(Task material begins)
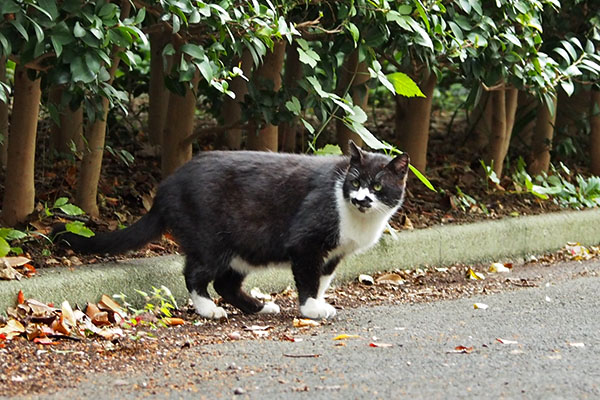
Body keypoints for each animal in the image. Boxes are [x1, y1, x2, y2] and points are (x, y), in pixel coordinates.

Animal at [56, 142, 410, 320]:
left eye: (377, 186)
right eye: (355, 181)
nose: (361, 199)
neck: (359, 219)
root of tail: (167, 185)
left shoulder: (333, 254)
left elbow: (322, 280)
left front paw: (318, 303)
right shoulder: (305, 243)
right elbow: (309, 279)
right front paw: (311, 309)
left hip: (245, 248)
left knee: (226, 282)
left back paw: (259, 307)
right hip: (211, 241)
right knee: (195, 274)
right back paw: (209, 309)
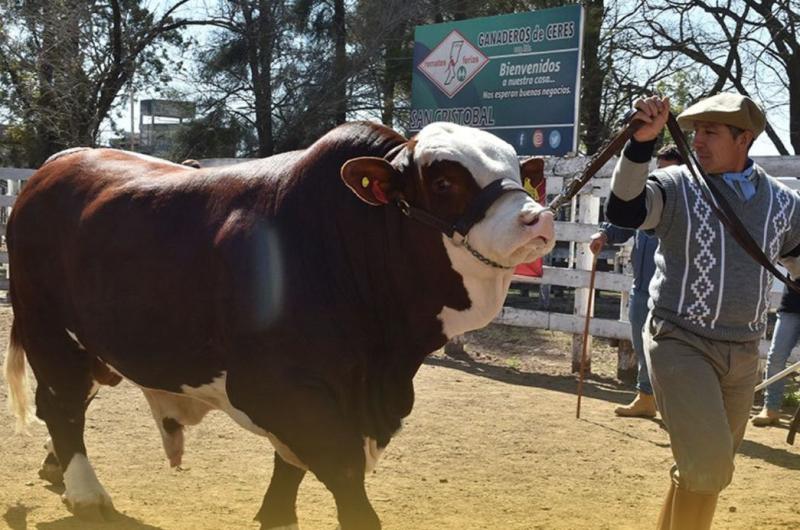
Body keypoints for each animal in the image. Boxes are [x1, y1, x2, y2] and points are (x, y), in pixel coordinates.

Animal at [4, 121, 556, 524]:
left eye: (518, 171)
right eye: (443, 182)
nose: (539, 218)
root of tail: (55, 164)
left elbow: (289, 470)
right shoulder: (278, 389)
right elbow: (342, 476)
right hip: (47, 327)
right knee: (61, 404)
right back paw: (86, 494)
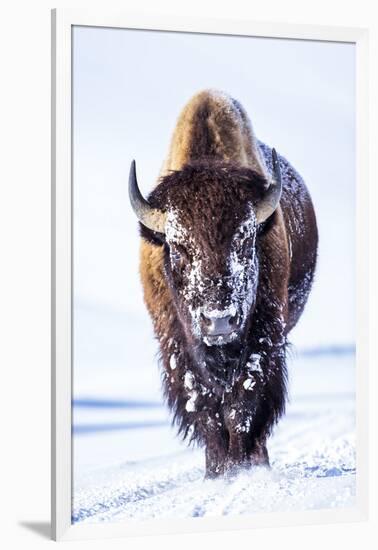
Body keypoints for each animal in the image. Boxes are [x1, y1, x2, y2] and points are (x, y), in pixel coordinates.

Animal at [128, 89, 318, 478]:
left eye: (246, 241)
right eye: (178, 248)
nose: (218, 321)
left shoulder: (264, 338)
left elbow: (242, 404)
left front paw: (241, 468)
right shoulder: (176, 346)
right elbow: (205, 408)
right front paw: (217, 472)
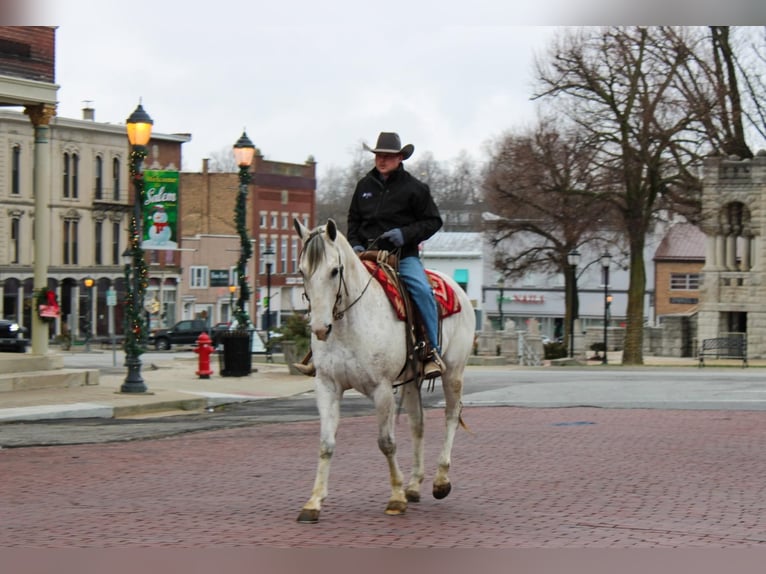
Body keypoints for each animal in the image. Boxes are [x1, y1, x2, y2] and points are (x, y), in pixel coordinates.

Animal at [294, 218, 474, 524]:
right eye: (302, 270)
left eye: (334, 270)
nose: (319, 328)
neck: (348, 323)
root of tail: (456, 286)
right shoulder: (327, 386)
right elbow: (326, 444)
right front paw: (313, 502)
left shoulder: (382, 388)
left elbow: (386, 442)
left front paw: (396, 498)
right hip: (411, 380)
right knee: (417, 424)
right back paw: (414, 484)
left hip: (453, 372)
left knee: (451, 416)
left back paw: (440, 481)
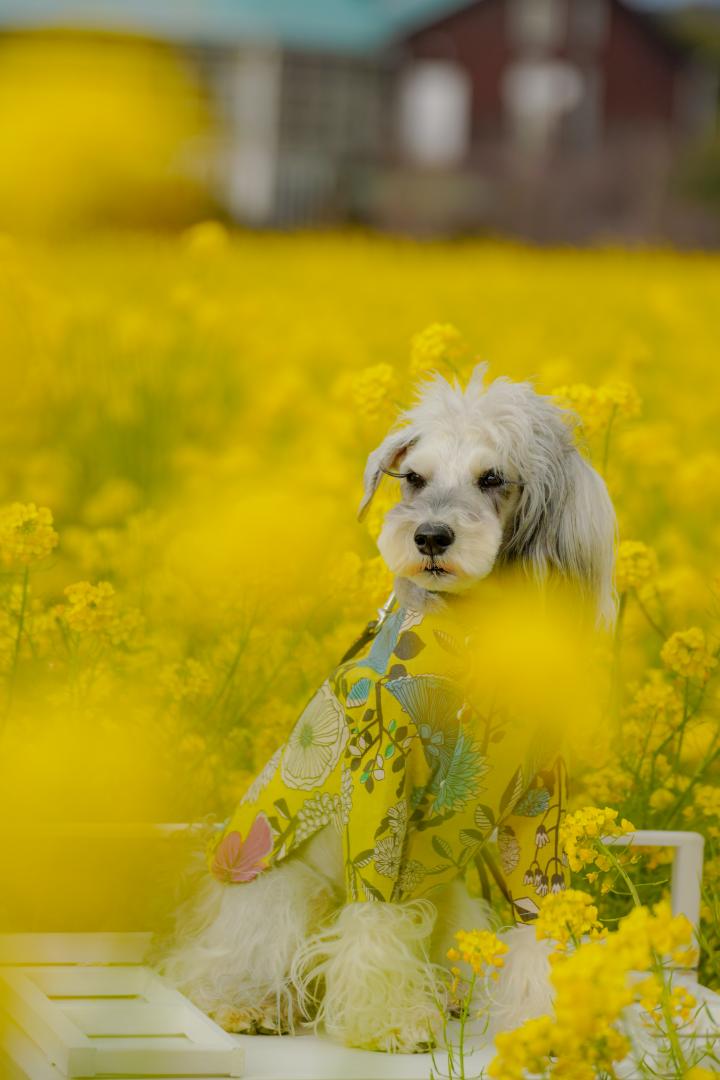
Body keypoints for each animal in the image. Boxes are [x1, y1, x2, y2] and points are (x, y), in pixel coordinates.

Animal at [160, 367, 617, 1049]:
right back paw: (250, 1005)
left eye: (492, 478)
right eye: (414, 478)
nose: (428, 536)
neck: (470, 636)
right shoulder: (384, 775)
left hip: (451, 897)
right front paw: (392, 1022)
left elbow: (537, 913)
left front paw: (556, 1021)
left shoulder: (539, 800)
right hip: (280, 886)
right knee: (226, 962)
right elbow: (374, 916)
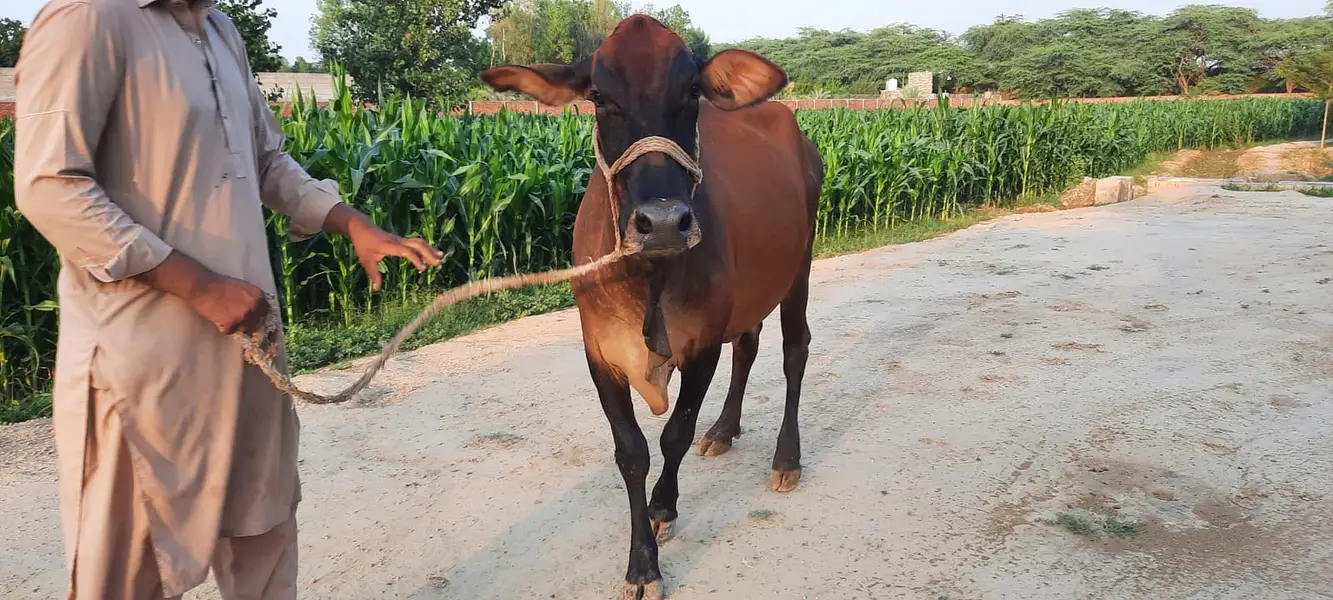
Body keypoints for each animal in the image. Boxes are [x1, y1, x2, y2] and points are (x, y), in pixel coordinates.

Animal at [481, 15, 823, 599]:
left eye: (691, 91)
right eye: (599, 96)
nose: (663, 222)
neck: (648, 277)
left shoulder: (702, 344)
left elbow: (674, 435)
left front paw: (663, 509)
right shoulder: (598, 353)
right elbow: (632, 452)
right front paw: (642, 562)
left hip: (798, 266)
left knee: (793, 351)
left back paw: (786, 457)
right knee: (749, 345)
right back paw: (724, 431)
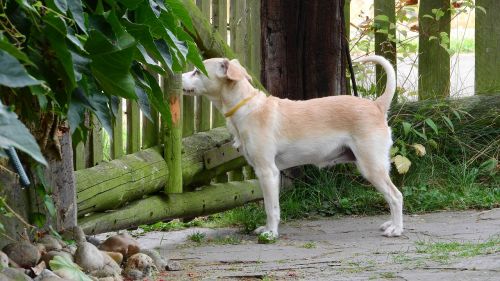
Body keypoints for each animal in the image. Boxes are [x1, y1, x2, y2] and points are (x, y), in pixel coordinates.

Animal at [182, 55, 404, 237]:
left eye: (197, 71)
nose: (177, 77)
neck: (248, 107)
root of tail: (376, 105)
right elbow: (270, 205)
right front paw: (267, 229)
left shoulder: (268, 172)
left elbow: (271, 208)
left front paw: (271, 233)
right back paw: (391, 224)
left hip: (371, 167)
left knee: (396, 196)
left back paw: (396, 229)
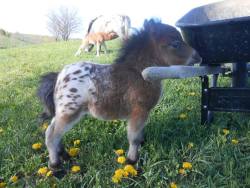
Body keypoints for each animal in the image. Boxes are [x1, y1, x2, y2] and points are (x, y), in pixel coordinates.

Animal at [37, 19, 201, 170]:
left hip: (64, 112)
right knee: (51, 134)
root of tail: (58, 77)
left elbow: (139, 133)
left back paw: (64, 155)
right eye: (175, 43)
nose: (198, 57)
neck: (139, 73)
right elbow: (134, 138)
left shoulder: (142, 113)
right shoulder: (139, 111)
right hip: (69, 111)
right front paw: (132, 161)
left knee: (55, 132)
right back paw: (55, 166)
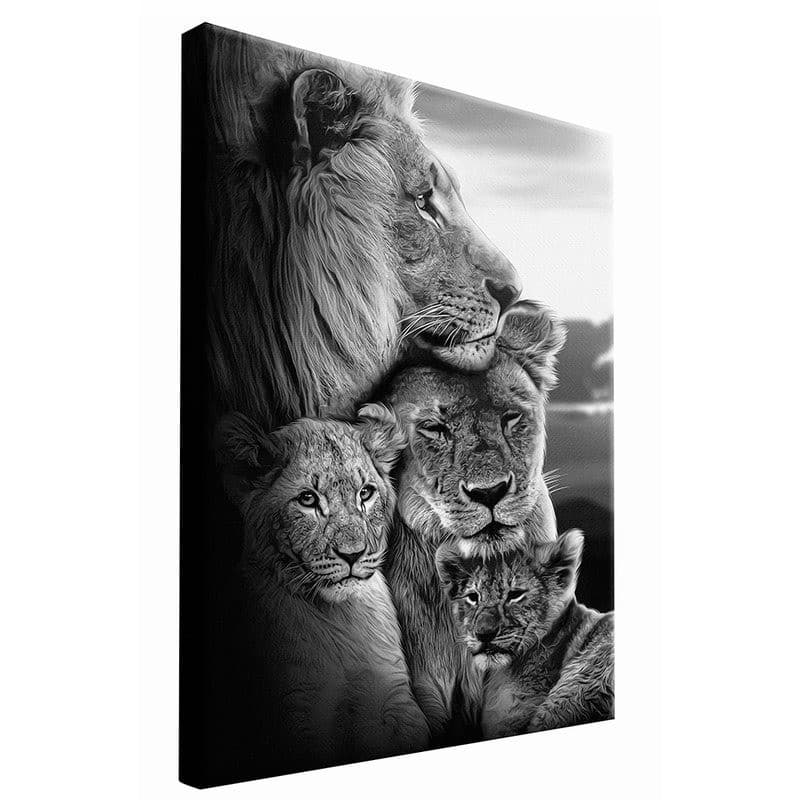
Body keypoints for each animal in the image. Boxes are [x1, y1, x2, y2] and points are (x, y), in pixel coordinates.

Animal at [213, 404, 430, 774]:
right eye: (307, 499)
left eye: (365, 493)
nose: (353, 554)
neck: (341, 618)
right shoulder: (295, 711)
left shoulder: (392, 697)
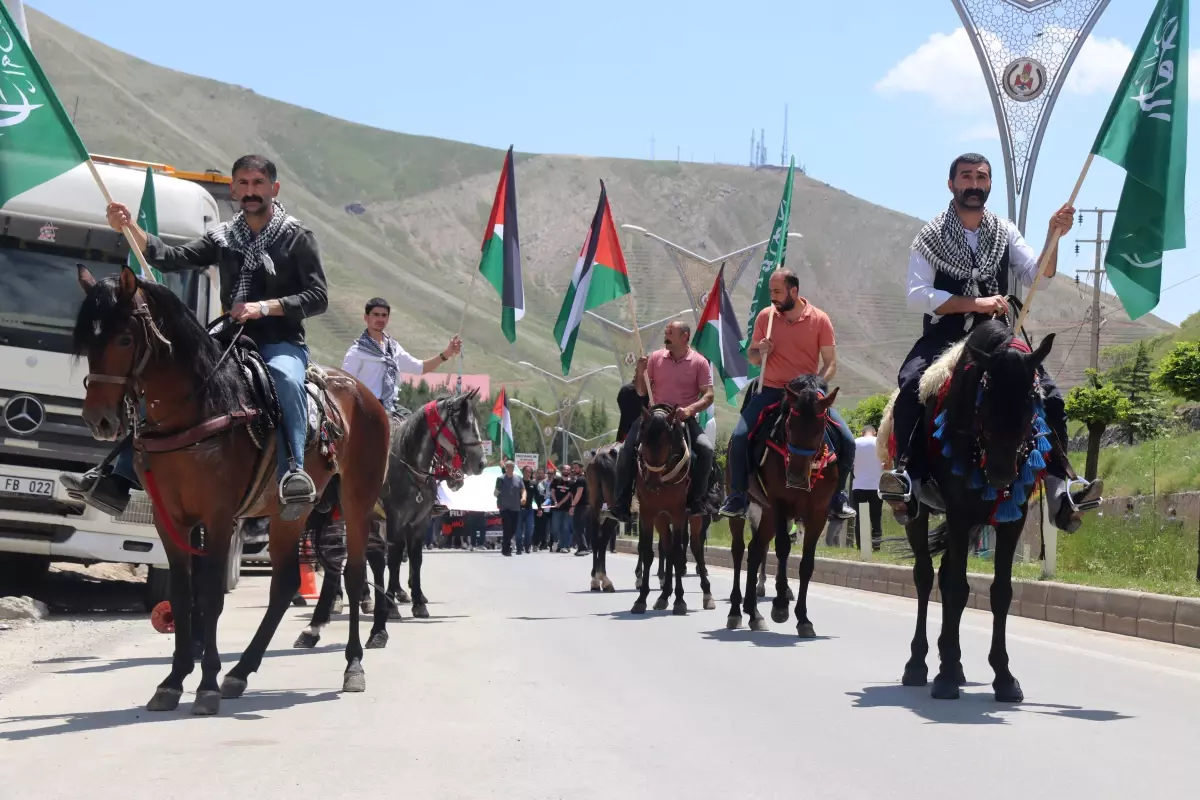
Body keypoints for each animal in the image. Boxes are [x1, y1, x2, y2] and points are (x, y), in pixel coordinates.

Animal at [73, 266, 388, 714]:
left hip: (356, 503)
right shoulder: (171, 521)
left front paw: (205, 685)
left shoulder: (220, 517)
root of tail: (364, 394)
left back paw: (353, 666)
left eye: (124, 339)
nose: (98, 420)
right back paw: (240, 672)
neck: (202, 407)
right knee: (285, 584)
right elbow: (184, 597)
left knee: (356, 572)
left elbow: (211, 597)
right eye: (87, 339)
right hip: (290, 514)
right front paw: (172, 682)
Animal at [292, 393, 484, 652]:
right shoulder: (393, 522)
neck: (406, 468)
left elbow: (414, 559)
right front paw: (391, 606)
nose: (480, 462)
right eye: (464, 423)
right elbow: (391, 561)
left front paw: (417, 602)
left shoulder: (418, 524)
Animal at [628, 402, 710, 618]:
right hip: (662, 519)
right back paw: (664, 596)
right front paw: (641, 599)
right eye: (643, 441)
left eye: (667, 442)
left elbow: (680, 552)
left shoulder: (679, 513)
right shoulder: (649, 514)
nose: (653, 483)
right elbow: (649, 552)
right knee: (667, 548)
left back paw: (707, 593)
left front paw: (680, 601)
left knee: (695, 547)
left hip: (695, 518)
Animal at [724, 376, 840, 638]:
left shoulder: (818, 513)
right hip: (747, 507)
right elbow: (783, 548)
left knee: (756, 549)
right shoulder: (780, 504)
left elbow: (807, 562)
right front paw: (780, 606)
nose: (796, 477)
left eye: (821, 428)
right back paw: (736, 611)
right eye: (789, 425)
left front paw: (803, 619)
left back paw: (754, 613)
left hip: (766, 514)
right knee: (739, 550)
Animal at [888, 319, 1056, 700]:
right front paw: (946, 675)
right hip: (917, 513)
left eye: (1031, 399)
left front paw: (1004, 676)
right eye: (985, 398)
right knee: (925, 577)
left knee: (946, 574)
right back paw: (918, 665)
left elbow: (1000, 592)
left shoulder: (1011, 518)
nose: (1001, 473)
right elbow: (956, 587)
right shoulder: (959, 512)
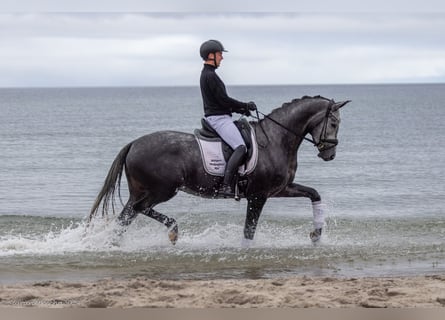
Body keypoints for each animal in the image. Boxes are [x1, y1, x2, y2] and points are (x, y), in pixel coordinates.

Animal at [88, 95, 348, 245]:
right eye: (334, 123)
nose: (330, 155)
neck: (276, 139)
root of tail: (134, 143)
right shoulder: (258, 196)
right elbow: (249, 231)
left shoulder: (280, 189)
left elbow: (314, 194)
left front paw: (316, 235)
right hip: (162, 190)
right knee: (138, 210)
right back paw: (173, 231)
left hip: (142, 191)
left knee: (126, 217)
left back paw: (114, 246)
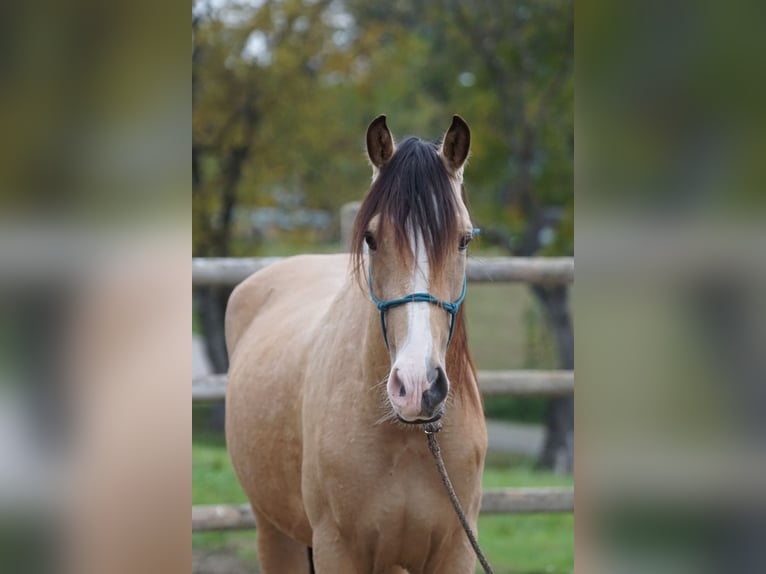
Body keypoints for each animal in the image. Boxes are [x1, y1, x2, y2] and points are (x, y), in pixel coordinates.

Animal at [225, 115, 488, 573]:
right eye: (371, 238)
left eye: (464, 239)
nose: (417, 386)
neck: (407, 438)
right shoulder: (337, 549)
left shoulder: (455, 550)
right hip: (274, 532)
(Task material ends)
■ Exercise aim
Once the line with "right front paw: (392, 1022)" is found in the data above, reproduce it and each line after it exactly, through the line with "right back paw: (724, 431)". Omit the pictures.

■ Result of the task
right front paw: (392, 1022)
left elbow: (537, 913)
left front paw: (556, 1021)
left shoulder: (539, 800)
right hip: (280, 886)
right knee: (226, 962)
right elbow: (374, 916)
Body keypoints for each animal in the image. Boxes are [x1, y1, x2, y2] and points are (x, y), in pixel coordinates.

Animal at [481, 15, 823, 599]:
left eye: (691, 91)
right eye: (599, 96)
nose: (663, 222)
neck: (648, 277)
left shoulder: (702, 344)
left elbow: (674, 435)
left front paw: (663, 509)
right shoulder: (598, 353)
right elbow: (632, 452)
right front paw: (642, 562)
left hip: (798, 266)
left knee: (793, 351)
left back paw: (786, 457)
right knee: (749, 345)
right back paw: (724, 431)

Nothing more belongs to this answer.